Variedade de produtos
As empresas interessadas encaminham os resíduos para transformação e compram os produtos resultantes de volta. Com a parceria da empresa Maxitex, os tecidos dos resíduos são transformados em fibras e, depois, em fios. Com esses fios, são produzidos barbantes e tecidos reciclados. Quando há uniformes sem logotipo e em boas condições de uso, a Ciclo Reverso doa o material para organizações não governamentais.
Os produtos manufaturados pela rede incluem almofada, travesseiro, bola, nécessaires, ecobags, mochilas, estojos, entre outros.

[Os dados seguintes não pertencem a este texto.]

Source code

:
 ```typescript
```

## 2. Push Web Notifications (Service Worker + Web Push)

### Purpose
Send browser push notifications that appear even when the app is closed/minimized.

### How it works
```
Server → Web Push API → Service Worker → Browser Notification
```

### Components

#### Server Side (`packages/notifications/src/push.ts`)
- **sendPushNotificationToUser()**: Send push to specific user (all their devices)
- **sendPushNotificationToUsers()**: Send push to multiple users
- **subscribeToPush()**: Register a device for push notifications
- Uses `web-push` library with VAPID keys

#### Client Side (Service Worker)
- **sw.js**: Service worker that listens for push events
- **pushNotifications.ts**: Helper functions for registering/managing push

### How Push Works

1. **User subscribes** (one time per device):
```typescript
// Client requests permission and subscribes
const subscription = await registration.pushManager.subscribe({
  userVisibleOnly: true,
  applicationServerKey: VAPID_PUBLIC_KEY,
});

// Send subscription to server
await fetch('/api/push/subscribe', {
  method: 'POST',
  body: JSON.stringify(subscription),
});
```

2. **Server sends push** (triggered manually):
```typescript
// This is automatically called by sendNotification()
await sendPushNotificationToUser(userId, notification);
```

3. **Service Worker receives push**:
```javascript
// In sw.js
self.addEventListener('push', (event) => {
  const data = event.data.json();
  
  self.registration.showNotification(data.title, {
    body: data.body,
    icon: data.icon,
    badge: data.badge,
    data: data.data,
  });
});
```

Também são desenvolvidos produtos que as empresas demandam – outro impacto da economia circular, a substituição da compra de produtos novos. Os grupos foram convidados, neste ano, para produzir enfeites para árvores de Natal de Gramado e de empresas.
O diferencial, para Liliane, é criar produtos com uma história. Mais de 120 toneladas de tecido já foram transformadas desde 2021 (economizando 4 milhões de litros de água), bem como mais de 200 toneladas de resíduos no total em 15 anos.
— É uma forma bem legal de as empresas poderem mostrar aos seus colaboradores e trabalhar a questão da consciência ambiental. Olha, esse brinde que tu estás recebendo foi feito com os uniformes usados. Então, quando terminar de usar o teu uniforme, tu deves entregar no RH, porque isso vai gerar essa economia circular — aponta.
Solução sustentável
A Pontifícia Universidade Católica do Rio Grande do Sul (PUCRS) é uma das empresas que encontrou na iniciativa uma solução sustentável para lidar com os uniformes utilizados. Inicialmente, o envio de resíduos era feito de forma pontual, porém, com a formalização da Rede de Economia Circular neste ano, a universidade decidiu intensificar o apoio ao projeto.
A PUCRS envia, em média, 160 kg de EPIs por mês, que já foram transformados em nécessaires e mochilas. Os produtos voltam para dentro da cadeia, chegando aos colaboradores e alunos.
— A gente buscou trabalhar com empreendedores locais da região para poder desenvolver o entorno da PUCRS e, assim, gerar impacto positivo — ressalta Flávia Paesi, analista de sustentabilidade da PUCRS.